IR-injured kidneys showed a significant upregulation of HuR in tubular and tubulointerstitial cells determined by postive cytoplasmic staining of HuR and western blot assay, which was accompanied by extensive tubular damage and fibrosis. However, KH3-treated and IR-injured kidneys exhibited greatly reduced damage and fibrosis, and this correlated with a reduction in renal expression of profibrotic molecules, inflammatory cytokines, NADPH oxidases, and markers for cell proliferation, tubular epithelial-to-mesenchymal transition (EMT), and apoptosis. A panel of 760 fibrosis-associated genes were further assessed, revealing that 519 genes in mouse kidney following IR injury changed their expression and 71.3% of those genes that are involved in 50 annotated pathways were ameliorated when treated with KH3. Among those, TGFß1 as a HuR target was elevated in the IR-injured kidney.

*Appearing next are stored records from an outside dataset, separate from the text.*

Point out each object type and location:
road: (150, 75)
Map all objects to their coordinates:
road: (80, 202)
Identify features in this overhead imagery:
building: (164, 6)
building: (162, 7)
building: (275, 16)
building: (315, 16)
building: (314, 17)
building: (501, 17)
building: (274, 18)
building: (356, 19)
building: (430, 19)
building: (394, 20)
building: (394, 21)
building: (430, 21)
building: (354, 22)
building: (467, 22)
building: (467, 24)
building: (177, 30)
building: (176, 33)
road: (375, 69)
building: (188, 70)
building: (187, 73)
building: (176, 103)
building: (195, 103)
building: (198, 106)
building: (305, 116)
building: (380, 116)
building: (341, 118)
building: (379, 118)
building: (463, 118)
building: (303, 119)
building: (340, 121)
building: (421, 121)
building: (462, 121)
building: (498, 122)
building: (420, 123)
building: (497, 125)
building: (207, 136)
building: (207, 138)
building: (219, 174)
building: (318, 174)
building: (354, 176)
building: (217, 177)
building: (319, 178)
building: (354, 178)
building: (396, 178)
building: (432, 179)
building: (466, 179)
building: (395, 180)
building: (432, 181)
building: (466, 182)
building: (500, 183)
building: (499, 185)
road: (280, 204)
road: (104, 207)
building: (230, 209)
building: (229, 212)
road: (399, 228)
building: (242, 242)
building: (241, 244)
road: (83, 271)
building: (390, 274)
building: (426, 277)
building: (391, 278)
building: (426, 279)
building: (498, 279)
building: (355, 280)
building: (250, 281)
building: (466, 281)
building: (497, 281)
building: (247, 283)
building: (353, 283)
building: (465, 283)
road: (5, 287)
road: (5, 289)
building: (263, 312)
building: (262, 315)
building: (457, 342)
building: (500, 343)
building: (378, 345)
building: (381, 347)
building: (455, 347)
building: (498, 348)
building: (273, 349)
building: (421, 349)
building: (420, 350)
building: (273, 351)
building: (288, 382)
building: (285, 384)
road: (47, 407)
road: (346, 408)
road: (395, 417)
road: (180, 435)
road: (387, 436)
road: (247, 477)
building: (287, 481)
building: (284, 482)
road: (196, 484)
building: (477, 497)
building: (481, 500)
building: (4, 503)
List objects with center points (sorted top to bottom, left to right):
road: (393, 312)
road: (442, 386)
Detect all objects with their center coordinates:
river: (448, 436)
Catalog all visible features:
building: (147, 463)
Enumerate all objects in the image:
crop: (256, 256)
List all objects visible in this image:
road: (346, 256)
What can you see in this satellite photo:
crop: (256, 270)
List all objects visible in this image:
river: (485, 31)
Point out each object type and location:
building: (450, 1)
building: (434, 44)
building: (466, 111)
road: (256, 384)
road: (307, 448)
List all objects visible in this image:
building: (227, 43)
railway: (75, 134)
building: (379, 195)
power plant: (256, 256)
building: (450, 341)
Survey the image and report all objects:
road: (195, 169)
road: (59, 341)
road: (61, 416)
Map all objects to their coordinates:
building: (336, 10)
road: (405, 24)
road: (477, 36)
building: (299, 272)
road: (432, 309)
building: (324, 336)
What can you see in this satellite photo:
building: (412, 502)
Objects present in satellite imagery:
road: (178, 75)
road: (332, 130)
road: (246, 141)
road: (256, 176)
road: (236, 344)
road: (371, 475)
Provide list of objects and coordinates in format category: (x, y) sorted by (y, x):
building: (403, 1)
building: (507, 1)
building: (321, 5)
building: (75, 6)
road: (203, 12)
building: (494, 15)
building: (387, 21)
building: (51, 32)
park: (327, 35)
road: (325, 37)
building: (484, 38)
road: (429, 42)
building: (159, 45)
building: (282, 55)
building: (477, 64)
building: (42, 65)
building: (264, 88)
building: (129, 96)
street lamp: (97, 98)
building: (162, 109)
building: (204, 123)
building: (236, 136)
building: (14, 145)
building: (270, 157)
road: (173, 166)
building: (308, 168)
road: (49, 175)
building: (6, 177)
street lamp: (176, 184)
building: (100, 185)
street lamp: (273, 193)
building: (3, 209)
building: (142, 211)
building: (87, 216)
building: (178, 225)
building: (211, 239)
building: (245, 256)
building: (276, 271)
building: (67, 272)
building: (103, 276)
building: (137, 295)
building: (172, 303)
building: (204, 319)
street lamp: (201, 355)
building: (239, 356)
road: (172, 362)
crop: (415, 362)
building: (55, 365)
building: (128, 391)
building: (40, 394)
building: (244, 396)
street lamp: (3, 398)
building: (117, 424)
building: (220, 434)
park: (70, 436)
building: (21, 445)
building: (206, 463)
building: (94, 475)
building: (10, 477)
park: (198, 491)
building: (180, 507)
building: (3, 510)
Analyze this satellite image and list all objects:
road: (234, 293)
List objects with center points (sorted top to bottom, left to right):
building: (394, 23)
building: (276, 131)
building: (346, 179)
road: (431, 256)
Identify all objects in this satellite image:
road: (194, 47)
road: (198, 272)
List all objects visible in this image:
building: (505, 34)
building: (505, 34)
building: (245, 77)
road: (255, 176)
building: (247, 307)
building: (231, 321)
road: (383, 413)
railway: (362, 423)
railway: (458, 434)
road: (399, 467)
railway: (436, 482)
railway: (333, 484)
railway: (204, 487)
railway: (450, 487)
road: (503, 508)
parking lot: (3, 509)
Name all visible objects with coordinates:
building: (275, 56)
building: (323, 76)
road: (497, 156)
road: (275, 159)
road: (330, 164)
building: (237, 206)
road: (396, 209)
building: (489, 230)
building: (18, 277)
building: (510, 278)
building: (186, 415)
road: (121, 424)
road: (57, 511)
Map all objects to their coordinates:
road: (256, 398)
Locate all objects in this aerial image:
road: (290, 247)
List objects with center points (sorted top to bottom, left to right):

KH3 abrogated TGFβ1-induced tubular HuR cytoplasmic translocation and subsequent tubular EMT in cultured HK-2 cells.

Conclusion

These results suggest that upregulation of HuR contributes to renal tubular injury and fibrosis by dysregulating multiple pro-fibrotic pathways. HuR-targeted inhibitory therapeutics offer a promising novel treatment in the future for preventing or reversing the progression of CKD.